Dataset records:
= = = = = = =
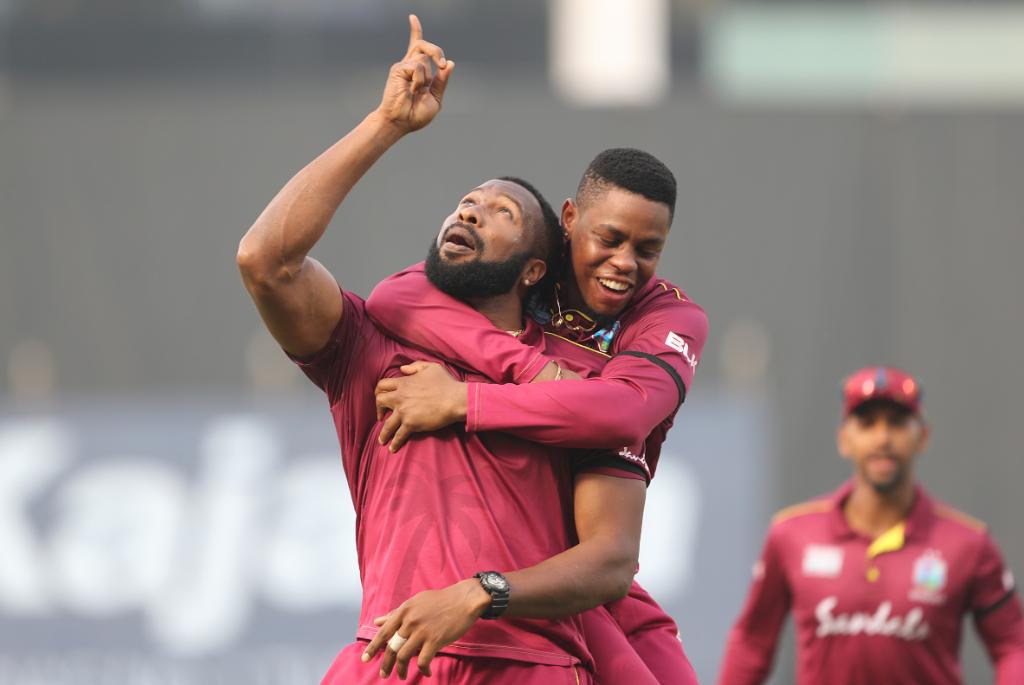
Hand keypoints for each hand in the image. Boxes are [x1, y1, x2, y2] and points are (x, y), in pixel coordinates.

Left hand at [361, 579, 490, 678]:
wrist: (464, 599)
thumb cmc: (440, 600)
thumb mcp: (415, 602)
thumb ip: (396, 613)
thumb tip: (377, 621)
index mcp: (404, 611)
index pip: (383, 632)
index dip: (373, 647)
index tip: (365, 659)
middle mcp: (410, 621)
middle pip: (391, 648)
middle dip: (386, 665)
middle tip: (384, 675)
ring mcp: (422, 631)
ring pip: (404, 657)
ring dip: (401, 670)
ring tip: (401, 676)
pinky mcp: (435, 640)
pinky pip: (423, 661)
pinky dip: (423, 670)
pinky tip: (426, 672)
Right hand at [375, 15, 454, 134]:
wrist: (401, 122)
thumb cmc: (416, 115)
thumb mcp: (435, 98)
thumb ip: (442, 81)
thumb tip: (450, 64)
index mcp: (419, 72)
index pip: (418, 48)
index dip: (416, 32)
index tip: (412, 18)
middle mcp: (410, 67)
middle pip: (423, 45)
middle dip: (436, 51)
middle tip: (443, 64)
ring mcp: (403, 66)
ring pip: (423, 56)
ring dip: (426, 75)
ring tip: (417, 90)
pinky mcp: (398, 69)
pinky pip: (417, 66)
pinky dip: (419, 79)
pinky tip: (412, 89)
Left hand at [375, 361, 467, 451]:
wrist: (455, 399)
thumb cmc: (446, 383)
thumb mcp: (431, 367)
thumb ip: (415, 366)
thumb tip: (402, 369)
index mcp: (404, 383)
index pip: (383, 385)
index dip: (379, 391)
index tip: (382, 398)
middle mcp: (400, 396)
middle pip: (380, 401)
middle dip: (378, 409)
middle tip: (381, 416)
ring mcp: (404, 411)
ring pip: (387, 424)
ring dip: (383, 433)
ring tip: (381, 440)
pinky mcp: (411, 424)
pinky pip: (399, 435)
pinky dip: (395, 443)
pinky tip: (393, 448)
= = = = = = =
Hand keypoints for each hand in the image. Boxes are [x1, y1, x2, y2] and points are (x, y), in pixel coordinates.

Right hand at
= = = = = = =
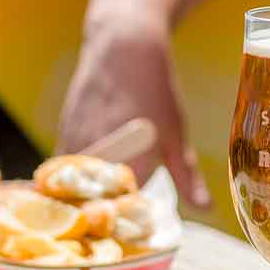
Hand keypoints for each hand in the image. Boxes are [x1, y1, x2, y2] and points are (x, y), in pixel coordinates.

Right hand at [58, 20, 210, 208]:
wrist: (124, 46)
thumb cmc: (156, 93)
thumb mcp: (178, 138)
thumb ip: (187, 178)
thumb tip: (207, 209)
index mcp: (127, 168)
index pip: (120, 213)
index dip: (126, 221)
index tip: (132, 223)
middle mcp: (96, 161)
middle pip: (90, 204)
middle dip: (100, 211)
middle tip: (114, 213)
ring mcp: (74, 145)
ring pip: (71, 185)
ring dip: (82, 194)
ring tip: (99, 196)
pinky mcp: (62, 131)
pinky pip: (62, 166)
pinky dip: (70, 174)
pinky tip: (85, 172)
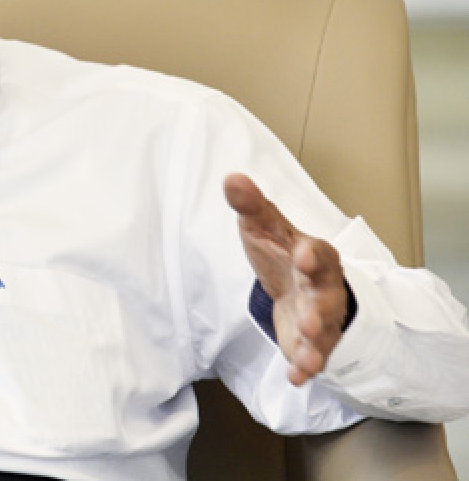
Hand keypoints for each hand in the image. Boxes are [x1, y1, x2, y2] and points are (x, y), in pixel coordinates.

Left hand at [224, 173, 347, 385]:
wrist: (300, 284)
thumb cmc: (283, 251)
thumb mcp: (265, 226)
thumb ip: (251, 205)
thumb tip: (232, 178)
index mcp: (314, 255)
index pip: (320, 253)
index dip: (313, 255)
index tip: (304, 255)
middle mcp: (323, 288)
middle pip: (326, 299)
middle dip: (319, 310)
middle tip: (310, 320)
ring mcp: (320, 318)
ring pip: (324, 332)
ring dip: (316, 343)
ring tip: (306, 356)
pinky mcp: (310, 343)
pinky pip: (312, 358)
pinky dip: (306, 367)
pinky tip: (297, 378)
= = = = = = =
Each line that includes the string "Left" should be copied from the data.

Output of the exercise:
Left hand at [361, 579, 490, 678]:
Left hand at [375, 361, 467, 451]:
Left hand at [224, 173, 347, 385]:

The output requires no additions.